Eine Stunde später fuhr Pjetkin auf seinem knatternden Motorrad zurück nach Sergejwka. In einem Leinensack hatte er Speck und Blutwurst, Eier und Schinken, ein Glas Gurken und zwei Pfund Zwiebeln um den Hals hängen. Er hatte alles mitnehmen müssen – man soll Mütterchen Anna nicht verärgern, das hatte er an Sadowjew gesehen. Der hatte jetzt einen vollen Tag zu tun, um das Scheunentor wieder zu flicken, und der historische Buttertrog war auch hin.

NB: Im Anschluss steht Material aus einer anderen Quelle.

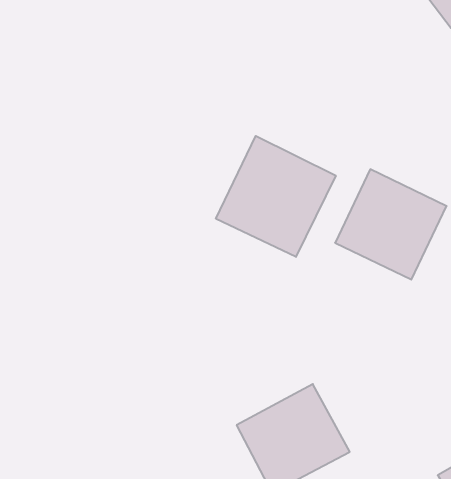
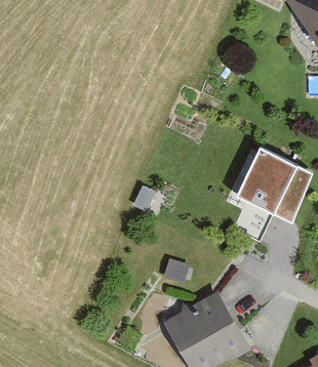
building: [216,136,336,257] -> none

Kurz hinter Issakowa, auf der Straße nach Blagowjeschtschensk, begegnete er zwei grünen Jeeps, die mit bewaffneten Soldaten besetzt waren. Ihnen folgten drei Mannschaftswagen und ein Schützenpanzer.
Die Suche hatte begonnen. Kapitän Kasankow war von einem Spaziergang nicht zurückgekehrt. Die Wache hatte ihn weggehen sehen und es eingetragen. Dann begann das Rätsel.
Pjetkin beugte sich über den Lenker seines Motorrades und gab Gas. Er dachte an Dunja und an ihre Liebe und an deren schrecklichen Beginn.